Frankly, I wish it were not necessary to defend Aqua Indiana. In the 1990s, the service provided by its privately owned forerunner, the Utility Center, was so inadequate that the county halted development in its service area. Complaints about water quality and price persist to this day, and lawns were burnt to a crisp during last summer's drought when low wells and water pressure resulted in sprinkling ban. It's quite possible City Utilities could provide more and better water at lower rates – at least for now.
But government does not exist to give people whatever they want. For the city to take over a private company, the public interest at stake should be just a little more compelling than aesthetics or even finances.
As Henry noted last week, the company's response to the drought was so inadequate that it threatened public safety. It's not easy fighting fires without an adequate water supply, and if Aqua Indiana had done nothing to correct the situation a city takeover would be more than justified.
But that's just the point. The company responded to what it calls “unprecedented” conditions by drilling a new 500,000-gallon-per-day well that President Tom Bruns said should allow it to weather similar conditions should they reoccur. And if necessary, the company could do what it did last summer: tap into the city's water supply.
So if the takeover of a company that employs 35 people and (unlike City Utilities) actually pays taxes isn't necessary to ensure public safety, Bruns legitimately asks: Why would the city want to spend $2 million on attorneys and another $60 million or so for the system itself when after eight years the two sides are still squabbling over the city's $18 million takeover of the company's system on the north side of town?
The mayor's press conference was instructive in that regard. One resident complained of “atrocious” water quality. Henry himself promised lower rates.
Bruns, not surprisingly, questions both claims. In a blind test last winter, he said, customers preferred the taste of Aqua Indiana water to City Utilities' or bottled water. The company has also improved its water's softness, although Bruns said complaints of residue may be linked to the use of well water instead of the river supply used by the city.
As for Aqua Indiana's higher rates, it's easy to attribute that to corporate greed. After all, parent company Aqua America reported net income of $143 million last year. But as Bruns noted, the company's rates are approved by state regulators and must pay for millions of dollars in recent upgrades. More to the point, the city also plans to increase its rates – an increase Bruns said could approach 30 percent over the next three years. And don't forget taxes helped build the city's system.
As Bruns noted, the loss of many major industrial water users in recent decades has created an overcapacity City Utilities officials are eager to address. But it's likely the city's interest in Aqua Indiana does not stop with its water utility. Bruns expects the city to seek the company's sewer service as well, which could expose residents to the hundreds of millions of dollars in improvements the city must make under a federal mandate.

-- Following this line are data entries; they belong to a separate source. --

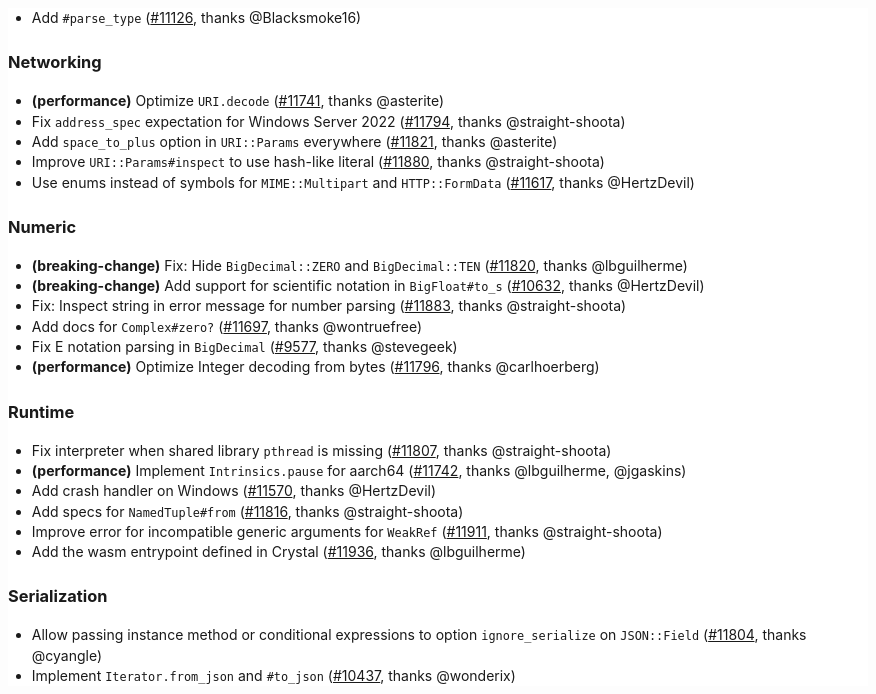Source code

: - Add `#parse_type` ([#11126](https://github.com/crystal-lang/crystal/pull/11126), thanks @Blacksmoke16)

### Networking

- **(performance)** Optimize `URI.decode` ([#11741](https://github.com/crystal-lang/crystal/pull/11741), thanks @asterite)
- Fix `address_spec` expectation for Windows Server 2022 ([#11794](https://github.com/crystal-lang/crystal/pull/11794), thanks @straight-shoota)
- Add `space_to_plus` option in `URI::Params` everywhere ([#11821](https://github.com/crystal-lang/crystal/pull/11821), thanks @asterite)
- Improve `URI::Params#inspect` to use hash-like literal ([#11880](https://github.com/crystal-lang/crystal/pull/11880), thanks @straight-shoota)
- Use enums instead of symbols for `MIME::Multipart` and `HTTP::FormData` ([#11617](https://github.com/crystal-lang/crystal/pull/11617), thanks @HertzDevil)

### Numeric

- **(breaking-change)** Fix: Hide `BigDecimal::ZERO` and `BigDecimal::TEN` ([#11820](https://github.com/crystal-lang/crystal/pull/11820), thanks @lbguilherme)
- **(breaking-change)** Add support for scientific notation in `BigFloat#to_s` ([#10632](https://github.com/crystal-lang/crystal/pull/10632), thanks @HertzDevil)
- Fix: Inspect string in error message for number parsing ([#11883](https://github.com/crystal-lang/crystal/pull/11883), thanks @straight-shoota)
- Add docs for `Complex#zero?` ([#11697](https://github.com/crystal-lang/crystal/pull/11697), thanks @wontruefree)
- Fix E notation parsing in `BigDecimal` ([#9577](https://github.com/crystal-lang/crystal/pull/9577), thanks @stevegeek)
- **(performance)** Optimize Integer decoding from bytes ([#11796](https://github.com/crystal-lang/crystal/pull/11796), thanks @carlhoerberg)

### Runtime

- Fix interpreter when shared library `pthread` is missing ([#11807](https://github.com/crystal-lang/crystal/pull/11807), thanks @straight-shoota)
- **(performance)** Implement `Intrinsics.pause` for aarch64 ([#11742](https://github.com/crystal-lang/crystal/pull/11742), thanks @lbguilherme, @jgaskins)
- Add crash handler on Windows ([#11570](https://github.com/crystal-lang/crystal/pull/11570), thanks @HertzDevil)
- Add specs for `NamedTuple#from` ([#11816](https://github.com/crystal-lang/crystal/pull/11816), thanks @straight-shoota)
- Improve error for incompatible generic arguments for `WeakRef` ([#11911](https://github.com/crystal-lang/crystal/pull/11911), thanks @straight-shoota)
- Add the wasm entrypoint defined in Crystal ([#11936](https://github.com/crystal-lang/crystal/pull/11936), thanks @lbguilherme)

### Serialization

- Allow passing instance method or conditional expressions to option `ignore_serialize` on `JSON::Field` ([#11804](https://github.com/crystal-lang/crystal/pull/11804), thanks @cyangle)
- Implement `Iterator.from_json` and `#to_json` ([#10437](https://github.com/crystal-lang/crystal/pull/10437), thanks @wonderix)
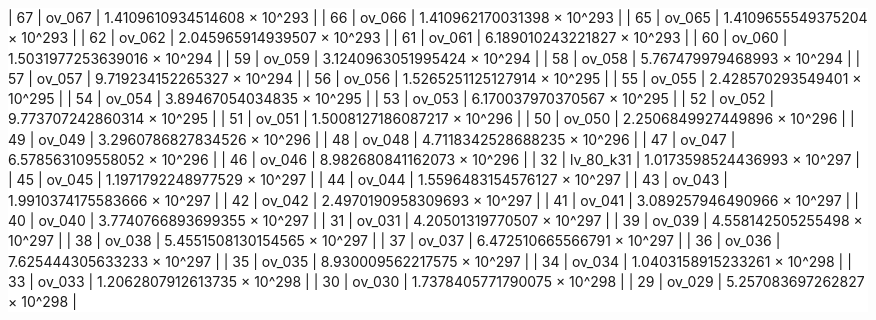 | 67 | ov_067 | 1.4109610934514608 × 10^293 |
| 66 | ov_066 | 1.410962170031398 × 10^293 |
| 65 | ov_065 | 1.4109655549375204 × 10^293 |
| 62 | ov_062 | 2.045965914939507 × 10^293 |
| 61 | ov_061 | 6.189010243221827 × 10^293 |
| 60 | ov_060 | 1.5031977253639016 × 10^294 |
| 59 | ov_059 | 3.1240963051995424 × 10^294 |
| 58 | ov_058 | 5.767479979468993 × 10^294 |
| 57 | ov_057 | 9.719234152265327 × 10^294 |
| 56 | ov_056 | 1.5265251125127914 × 10^295 |
| 55 | ov_055 | 2.428570293549401 × 10^295 |
| 54 | ov_054 | 3.89467054034835 × 10^295 |
| 53 | ov_053 | 6.170037970370567 × 10^295 |
| 52 | ov_052 | 9.773707242860314 × 10^295 |
| 51 | ov_051 | 1.5008127186087217 × 10^296 |
| 50 | ov_050 | 2.2506849927449896 × 10^296 |
| 49 | ov_049 | 3.2960786827834526 × 10^296 |
| 48 | ov_048 | 4.7118342528688235 × 10^296 |
| 47 | ov_047 | 6.578563109558052 × 10^296 |
| 46 | ov_046 | 8.982680841162073 × 10^296 |
| 32 | lv_80_k31 | 1.0173598524436993 × 10^297 |
| 45 | ov_045 | 1.1971792248977529 × 10^297 |
| 44 | ov_044 | 1.5596483154576127 × 10^297 |
| 43 | ov_043 | 1.9910374175583666 × 10^297 |
| 42 | ov_042 | 2.4970190958309693 × 10^297 |
| 41 | ov_041 | 3.089257946490966 × 10^297 |
| 40 | ov_040 | 3.7740766893699355 × 10^297 |
| 31 | ov_031 | 4.20501319770507 × 10^297 |
| 39 | ov_039 | 4.558142505255498 × 10^297 |
| 38 | ov_038 | 5.4551508130154565 × 10^297 |
| 37 | ov_037 | 6.472510665566791 × 10^297 |
| 36 | ov_036 | 7.625444305633233 × 10^297 |
| 35 | ov_035 | 8.930009562217575 × 10^297 |
| 34 | ov_034 | 1.0403158915233261 × 10^298 |
| 33 | ov_033 | 1.2062807912613735 × 10^298 |
| 30 | ov_030 | 1.7378405771790075 × 10^298 |
| 29 | ov_029 | 5.257083697262827 × 10^298 |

Although Bruns said the company and city had not talked since August, he had thought the two sides were still open to working together to improve service and attract jobs to southwest Allen County and admitted to being “baffled” by the mayor's announcement – news Henry did not share with him in advance.
City Councilman Mitch Harper, who represents Aboite Township, is the only announced Republican candidate for mayor. Hopefully, that had nothing to do with Henry's decision. But unless a stronger public-safety argument can be made, something Mitt Romney said earlier this month is apt:
Trying to explain his loss, the Republican presidential candidate blamed President Obama's willingness to give “big gifts” to various special-interest groups. This would indeed be a “gift” to people who chose to buy homes in areas served by a company providing service they now find unappealing.
People untroubled by the larger ramifications probably believe in Santa Claus.